In recent years, the emergence and evolution of feminist discourses and practices, decolonial studies, queer and crip theories, etc., have become the main axes generating re-readings in the dominant historiography of art and in the agency and rewriting of identities and subaltern subjects that were historically invisible, violated, expelled and / or categorized as one more element in works and art exhibitions. This rescue and politicization within art has meant a paradigm shift at the historiographical and political level in the search for dialogues between critical theory, political practice and symbolic intervention in hegemonic visualities and in contemporary art.
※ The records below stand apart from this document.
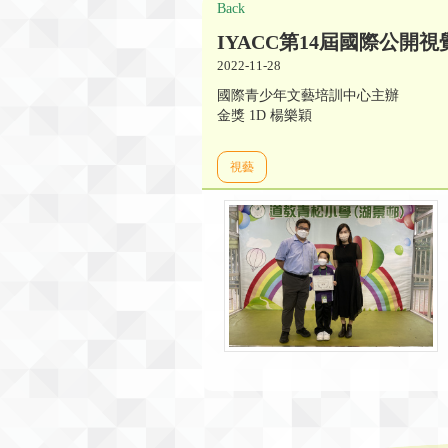
Back
IYACC第14屆國際公開
2022-11-28
國際青少年文藝培訓中心主辦
金獎 1D 楊樂穎
視藝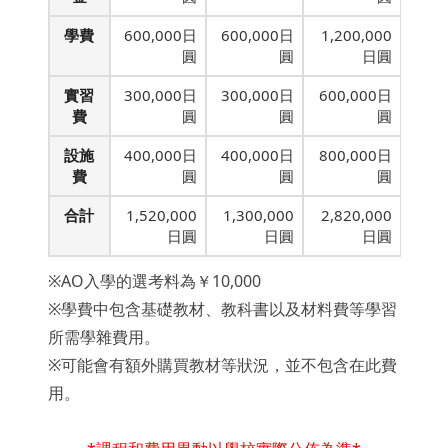
學費
600,000日
600,000日
1,200,000
圓
圓
日圓
實習
300,000日
300,000日
600,000日
費
圓
圓
圓
設施
400,000日
400,000日
800,000日
費
圓
圓
圓
合計
1,520,000
1,300,000
2,820,000
日圓
日圓
日圓
※AO入學的選考料為￥10,000
※學費中包含基礎教材、教科書以及材料費等學習
所需學雜費用。
※可能會有額外購買教材等狀況，並不包含在此費
用。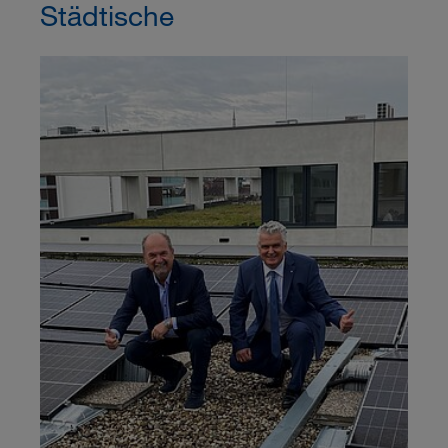
Städtische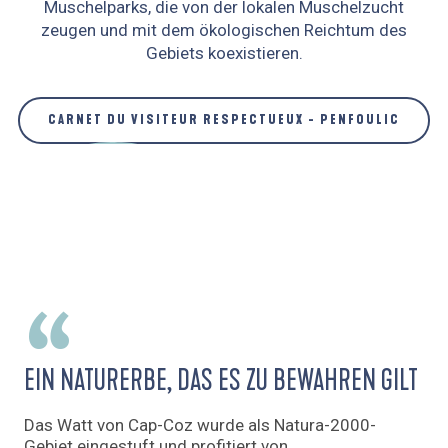
Muschelparks, die von der lokalen Muschelzucht
zeugen und mit dem ökologischen Reichtum des
Gebiets koexistieren.
CARNET DU VISITEUR RESPECTUEUX - PENFOULIC
EIN NATURERBE, DAS ES ZU BEWAHREN GILT
Das Watt von Cap-Coz wurde als Natura-2000-
Gebiet eingestuft und profitiert von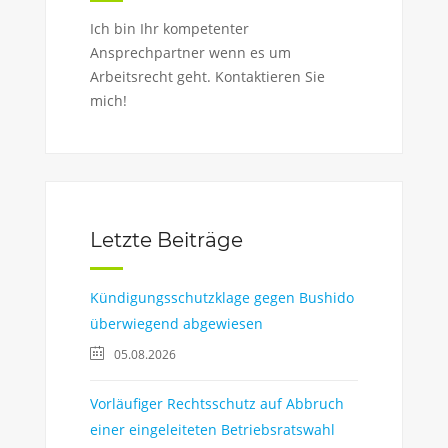
Ich bin Ihr kompetenter
Ansprechpartner wenn es um
Arbeitsrecht geht. Kontaktieren Sie
mich!
Letzte Beiträge
Kündigungsschutzklage gegen Bushido
überwiegend abgewiesen
05.08.2026
Vorläufiger Rechtsschutz auf Abbruch
einer eingeleiteten Betriebsratswahl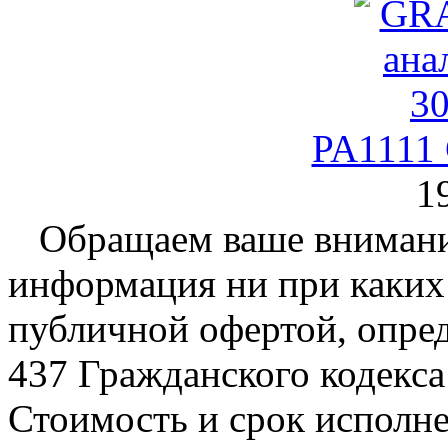
PA1111
1
Обращаем ваше внимание
информация ни при каких 
публичной офертой, опре
437 Гражданского кодекс
Стоимость и срок исполне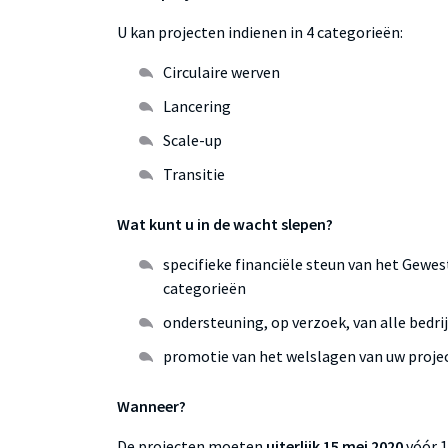
U kan projecten indienen in 4 categorieën:
Circulaire werven
Lancering
Scale-up
Transitie
Wat kunt u in de wacht slepen?
specifieke financiële steun van het Gewest
categorieën
ondersteuning, op verzoek, van alle bedr
promotie van het welslagen van uw proje
Wanneer?
De projecten moeten
uiterlijk 15 mei 2020
vóór 1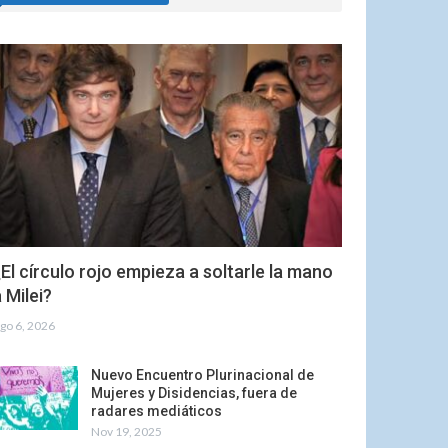
El círculo rojo empieza a soltarle la mano
 Milei?
go 6, 2026
Nuevo Encuentro Plurinacional de
Mujeres y Disidencias, fuera de
radares mediáticos
Nov 19, 2025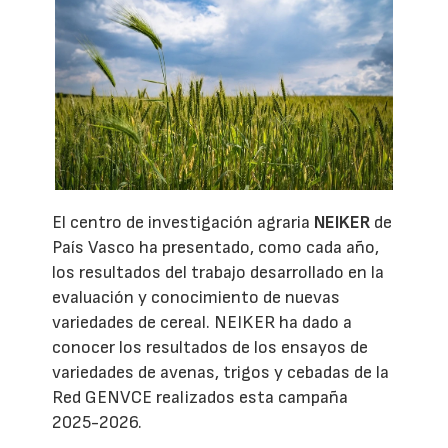
El centro de investigación agraria
NEIKER
de
País Vasco ha presentado, como cada año,
los resultados del trabajo desarrollado en la
evaluación y conocimiento de nuevas
variedades de cereal. NEIKER ha dado a
conocer los resultados de los ensayos de
variedades de avenas, trigos y cebadas de la
Red GENVCE realizados esta campaña
2025-2026.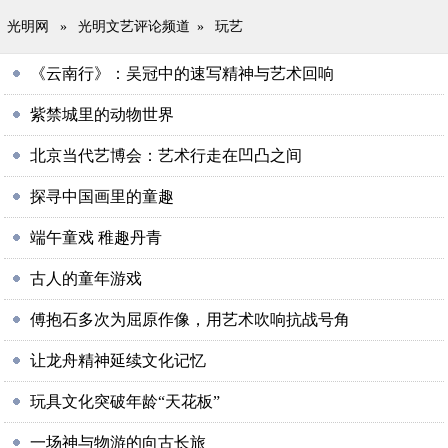
光明网
»
光明文艺评论频道
»
玩艺
《云南行》：吴冠中的速写精神与艺术回响
紫禁城里的动物世界
北京当代艺博会：艺术行走在凹凸之间
探寻中国画里的童趣
端午童戏 稚趣丹青
古人的童年游戏
傅抱石多次为屈原作像，用艺术吹响抗战号角
让龙舟精神延续文化记忆
玩具文化突破年龄“天花板”
一场神与物游的向古长旅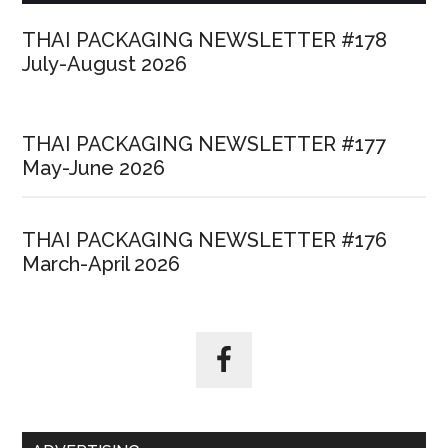
THAI PACKAGING NEWSLETTER #178
July-August 2026
THAI PACKAGING NEWSLETTER #177
May-June 2026
THAI PACKAGING NEWSLETTER #176
March-April 2026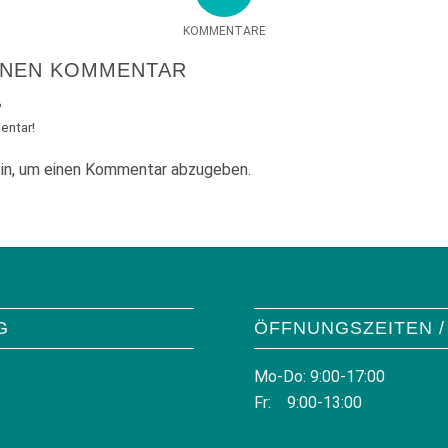
KOMMENTARE
INEN KOMMENTAR
?
entar!
in, um einen Kommentar abzugeben.
G
ÖFFNUNGSZEITEN /
Mo-Do: 9:00-17:00
Fr: 9:00-13:00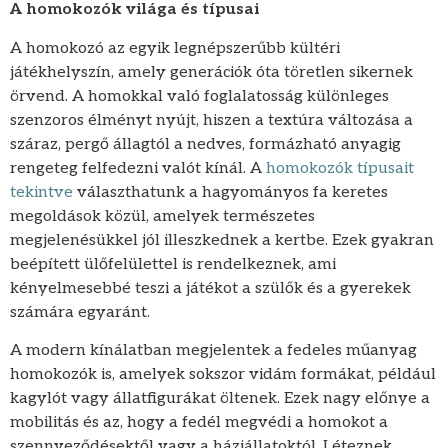
A homokozók világa és típusai
A homokozó az egyik legnépszerűbb kültéri
játékhelyszín, amely generációk óta töretlen sikernek
örvend. A homokkal való foglalatosság különleges
szenzoros élményt nyújt, hiszen a textúra változása a
száraz, pergő állagtól a nedves, formázható anyagig
rengeteg felfedezni valót kínál. A
homokozók típusait
tekintve
választhatunk a hagyományos fa keretes
megoldások közül, amelyek természetes
megjelenésükkel jól illeszkednek a kertbe. Ezek gyakran
beépített ülőfelülettel is rendelkeznek, ami
kényelmesebbé teszi a játékot a szülők és a gyerekek
számára egyaránt.
A modern kínálatban megjelentek a fedeles műanyag
homokozók is, amelyek sokszor vidám formákat, például
kagylót vagy állatfigurákat öltenek. Ezek nagy előnye a
mobilitás és az, hogy a fedél megvédi a homokot a
szennyeződésektől vagy a háziállatoktól. Léteznek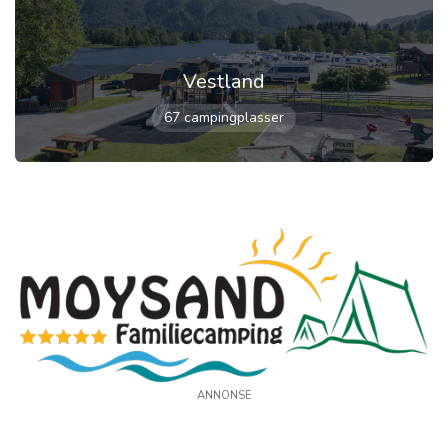
Vestland
67 campingplasser
ANNONSE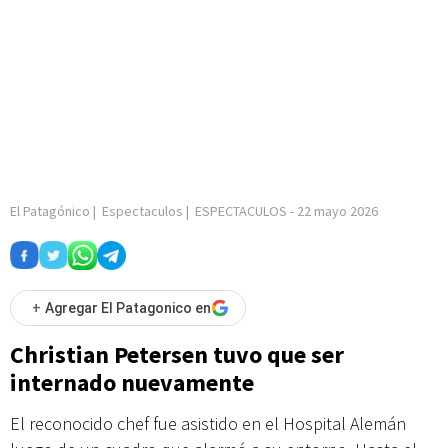
El Patagónico
|
Espectaculos
|
ESPECTACULOS
-
22 mayo 2026
+
Agregar El Patagonico en
Christian Petersen tuvo que ser
internado nuevamente
El reconocido chef fue asistido en el Hospital Alemán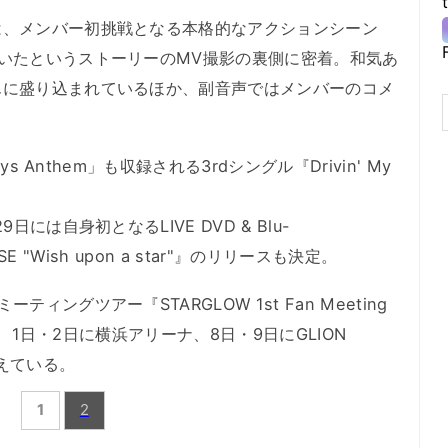
、メンバー初挑戦となる本格的なアクションシーン
いたというストーリーのMV撮影の裏側に密着。和気あ
んに盛り込まれているほか、副音声ではメンバーのコメ
s Anthem」も収録される3rdシングル『Drivin' My
には自身初となるLIVE DVD & Blu-
SE "Wish upon a star"』のリリースも決定。
ングツアー『STARGLOW 1st Fan Meeting
して、1日・2日に横浜アリーナ、8日・9日にGLION
控えている。
1
2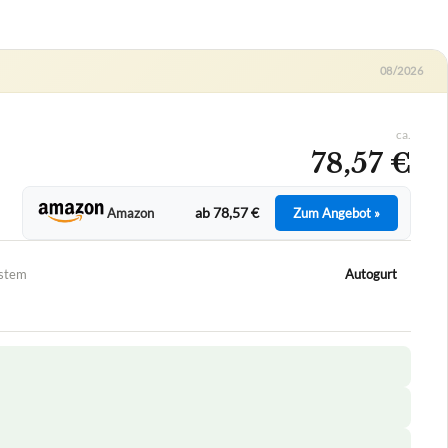
08/2026
ca.
78,57 €
ab 78,57 €
Amazon
Zum Angebot »
ystem
Autogurt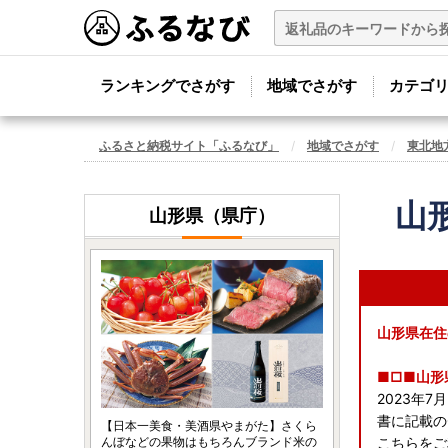
ランキングでさがす
地域でさがす
カテゴ
ふるさと納税サイト「ふるなび」
地域でさがす
東北地
山
山形県（県庁）
山形県在住
■□■山形
2023年
書に記載の
【日本一美食・美酒県やまがた】さくら
んぼなどの果物はもちろんブランド米の
こちらをご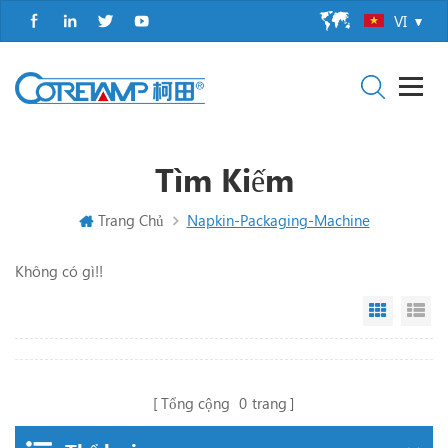
VI
Tìm Kiếm
Trang Chủ
Napkin-Packaging-Machine
Không có gì!!
Grid Vi
Li
Tổng cộng
0
trang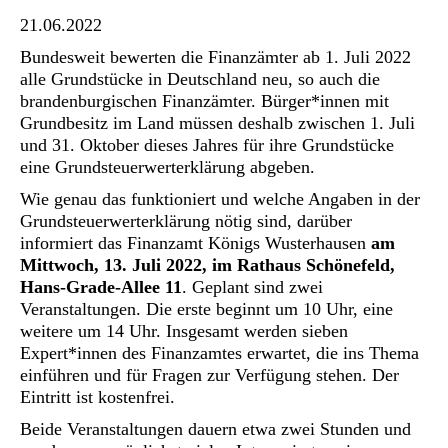
21.06.2022
Bundesweit bewerten die Finanzämter ab 1. Juli 2022
alle Grundstücke in Deutschland neu, so auch die
brandenburgischen Finanzämter. Bürger*innen mit
Grundbesitz im Land müssen deshalb zwischen 1. Juli
und 31. Oktober dieses Jahres für ihre Grundstücke
eine Grundsteuerwerterklärung abgeben.
Wie genau das funktioniert und welche Angaben in der
Grundsteuerwerterklärung nötig sind, darüber
informiert das Finanzamt Königs Wusterhausen
am
Mittwoch, 13. Juli 2022, im Rathaus Schönefeld,
Hans-Grade-Allee 11
. Geplant sind zwei
Veranstaltungen. Die erste beginnt um 10 Uhr, eine
weitere um 14 Uhr. Insgesamt werden sieben
Expert*innen des Finanzamtes erwartet, die ins Thema
einführen und für Fragen zur Verfügung stehen. Der
Eintritt ist kostenfrei.
Beide Veranstaltungen dauern etwa zwei Stunden und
That said, at present, drawing a cartography on the evolution of antispeciesist discourses in contemporary art is more complicated. Many of us are stupefied by the lack of antispeciesist discourse in cultural and artistic spaces, and at the same time we perfectly understand the interests of the institutions to which these spaces belong. In the midst of this silence, it is impossible not to ask some questions, how are antispeciesist narratives created and displayed in the historiographic project of current art? How to break the systems of these narratives? What are the relations between visuality, representation, identity, power and subjectivity that prevent the access of antispeciesist discourse in the writing of art history?
Antispeciesism as discourse and political practice against animal exploitation is almost non-existent within contemporary artistic practices; this silence implies that the body and life of nonhuman animals is not seen as part of the struggle against the oppression and exploitation of those “other” bodies; visualizing and pointing out these oppressions and privileges generates too much controversy in cultural spaces that are considered vanguardists, critical and transgressors.